Reality in movies: Manufactured or Captured?

Yesterday at the library I found, among the stack of New DVDs, the “Apu Trilogy” collection from Satyajit Ray. I picked up the first one – Pather Panchali – and watched it later in the afternoon. It left a deep impression, and my mind kept going back to the scenes in that courtyard with Durga and Apu, their mother, father, the old lady, the kittens, the dog. It was as if Ray had opened a window into life in that family, for us to see, understand and empathize. Realism on the screen couldn’t be more real. And more poetic.

There is one aspect about movies portraying realism that has intrigued me for a while now: the impact of the movie seems to depend on whether the reality depicted on screen is manufactured – or seems manufactured – or simply captured. Watching Pather Panchali, I rarely got the feeling that people were acting: events unfolded at a natural pace, nothing seemed forced or exaggerated, and the characters – especially the children – seemed like those you encounter in street: ordinary and commonplace (and yet, through the magic of Satyajit Ray, very endearing).

I’ve felt similarly with Abbas Kiarostami‘s movies. Watching Ten, I could not for the life of me imagine that the child in that car complaining and fighting with his mother was acting. The feeling was stronger in A taste of cherry: if you’ve seen it, you would’ve probably asked yourselves if the director shot the whole movie ad hoc, with the driver picking up strangers on the road and filming their interaction through a hidden camera.

The power of such depictions of “captured reality” is immense; it disturbs you, and leaves you with a lasting impression. Which is very different from the impact of a “well-made” movie with healthy doses of “manufactured reality”. One may like such a well-made movie (an example that comes to mind is a movie I watched a couple of weeks back: Sophia Coppola’s The Virgin Suicides, which dazzled me, in a way), but in the end somewhere deep down you cannot let go of the feeling that all this is made up – manufactured for the benefit of your viewing pleasure. To me, this prevents a good movie from being great.

Kurosawa is another example. The villagers in Seven Samurai appear like real villagers, and their pathos seems real, not manufactured. One cannot say the same about the villagers in Lagaan. Again, the difference between good and great.

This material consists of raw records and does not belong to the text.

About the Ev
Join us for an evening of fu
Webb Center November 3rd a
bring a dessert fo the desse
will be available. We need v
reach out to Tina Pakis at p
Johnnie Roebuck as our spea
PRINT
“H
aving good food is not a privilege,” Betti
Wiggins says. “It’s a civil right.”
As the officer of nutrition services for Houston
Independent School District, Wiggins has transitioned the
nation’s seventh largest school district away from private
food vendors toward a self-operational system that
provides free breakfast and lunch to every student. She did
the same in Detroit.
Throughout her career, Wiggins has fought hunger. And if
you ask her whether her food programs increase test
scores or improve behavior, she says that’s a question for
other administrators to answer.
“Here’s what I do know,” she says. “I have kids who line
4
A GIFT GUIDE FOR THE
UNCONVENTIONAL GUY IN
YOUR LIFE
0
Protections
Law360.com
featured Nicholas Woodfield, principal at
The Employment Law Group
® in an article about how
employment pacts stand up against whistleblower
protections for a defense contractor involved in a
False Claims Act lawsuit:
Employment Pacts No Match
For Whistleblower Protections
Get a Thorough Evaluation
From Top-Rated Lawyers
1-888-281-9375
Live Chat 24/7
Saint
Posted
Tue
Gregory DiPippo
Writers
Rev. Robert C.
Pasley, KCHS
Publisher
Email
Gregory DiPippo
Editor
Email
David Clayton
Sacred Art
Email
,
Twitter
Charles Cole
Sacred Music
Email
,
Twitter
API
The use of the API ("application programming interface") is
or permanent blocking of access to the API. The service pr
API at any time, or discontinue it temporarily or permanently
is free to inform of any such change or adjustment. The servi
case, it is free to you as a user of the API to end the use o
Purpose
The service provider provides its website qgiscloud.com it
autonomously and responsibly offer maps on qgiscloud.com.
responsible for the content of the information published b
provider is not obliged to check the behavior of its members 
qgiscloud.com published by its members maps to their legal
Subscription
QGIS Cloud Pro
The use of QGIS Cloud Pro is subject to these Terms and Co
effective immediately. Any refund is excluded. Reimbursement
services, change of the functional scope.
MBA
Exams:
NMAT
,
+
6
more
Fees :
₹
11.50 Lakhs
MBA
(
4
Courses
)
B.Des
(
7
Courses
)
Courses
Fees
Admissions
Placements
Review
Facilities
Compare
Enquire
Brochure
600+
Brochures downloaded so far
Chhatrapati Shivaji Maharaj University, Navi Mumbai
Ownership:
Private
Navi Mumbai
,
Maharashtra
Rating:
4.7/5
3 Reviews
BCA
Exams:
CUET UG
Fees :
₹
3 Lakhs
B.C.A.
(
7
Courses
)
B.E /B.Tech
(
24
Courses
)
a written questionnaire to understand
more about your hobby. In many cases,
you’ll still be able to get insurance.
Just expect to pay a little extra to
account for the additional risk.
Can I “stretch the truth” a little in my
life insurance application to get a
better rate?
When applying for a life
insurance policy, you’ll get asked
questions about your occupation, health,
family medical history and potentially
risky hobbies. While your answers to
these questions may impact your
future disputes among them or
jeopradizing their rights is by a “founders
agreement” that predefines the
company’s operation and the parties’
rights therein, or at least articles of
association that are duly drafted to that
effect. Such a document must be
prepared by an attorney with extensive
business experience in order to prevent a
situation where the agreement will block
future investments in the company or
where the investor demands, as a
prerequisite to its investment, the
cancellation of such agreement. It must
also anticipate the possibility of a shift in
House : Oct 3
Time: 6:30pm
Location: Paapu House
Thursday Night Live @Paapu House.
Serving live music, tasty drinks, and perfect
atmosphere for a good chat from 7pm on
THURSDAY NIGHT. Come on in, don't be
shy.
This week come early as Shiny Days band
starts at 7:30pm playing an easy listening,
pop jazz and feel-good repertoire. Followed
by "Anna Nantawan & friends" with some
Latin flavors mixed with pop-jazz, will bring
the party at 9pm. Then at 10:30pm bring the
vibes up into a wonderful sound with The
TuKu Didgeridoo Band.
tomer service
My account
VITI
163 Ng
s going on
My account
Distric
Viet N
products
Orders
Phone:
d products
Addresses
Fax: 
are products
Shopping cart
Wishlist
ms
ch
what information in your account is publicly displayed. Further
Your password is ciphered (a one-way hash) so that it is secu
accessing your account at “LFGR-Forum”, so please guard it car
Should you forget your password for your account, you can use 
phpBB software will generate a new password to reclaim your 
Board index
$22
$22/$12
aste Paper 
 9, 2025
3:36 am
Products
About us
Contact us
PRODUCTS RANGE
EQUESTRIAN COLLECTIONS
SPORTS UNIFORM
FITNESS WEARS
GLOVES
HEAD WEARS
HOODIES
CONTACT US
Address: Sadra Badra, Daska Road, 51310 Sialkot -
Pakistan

I watched Deepa Mehta’s Water some weeks previously. Thinking back, the parallels to Pather Panchali are noticeable, and so are the differences. The relationship between the little girl Chuhiya and the old woman who craves for sweets isn’t dissimilar to the one between Durga and her grand aunt; both movies revolve around a courtyard: one within a house and the other within an ashram. But Water, although delicate and moving, seemed manufactured in places, and the casting of Lisa Ray as a widow was inappropriate (Nandita Das would have fit better into the doleful atmosphere of the widow’s ashram).

How does it work ? What techniques do you apply to make a scene not seem manufactured ? When is it okay for a scene to appear manufactured ?

I need to learn to watch movies better.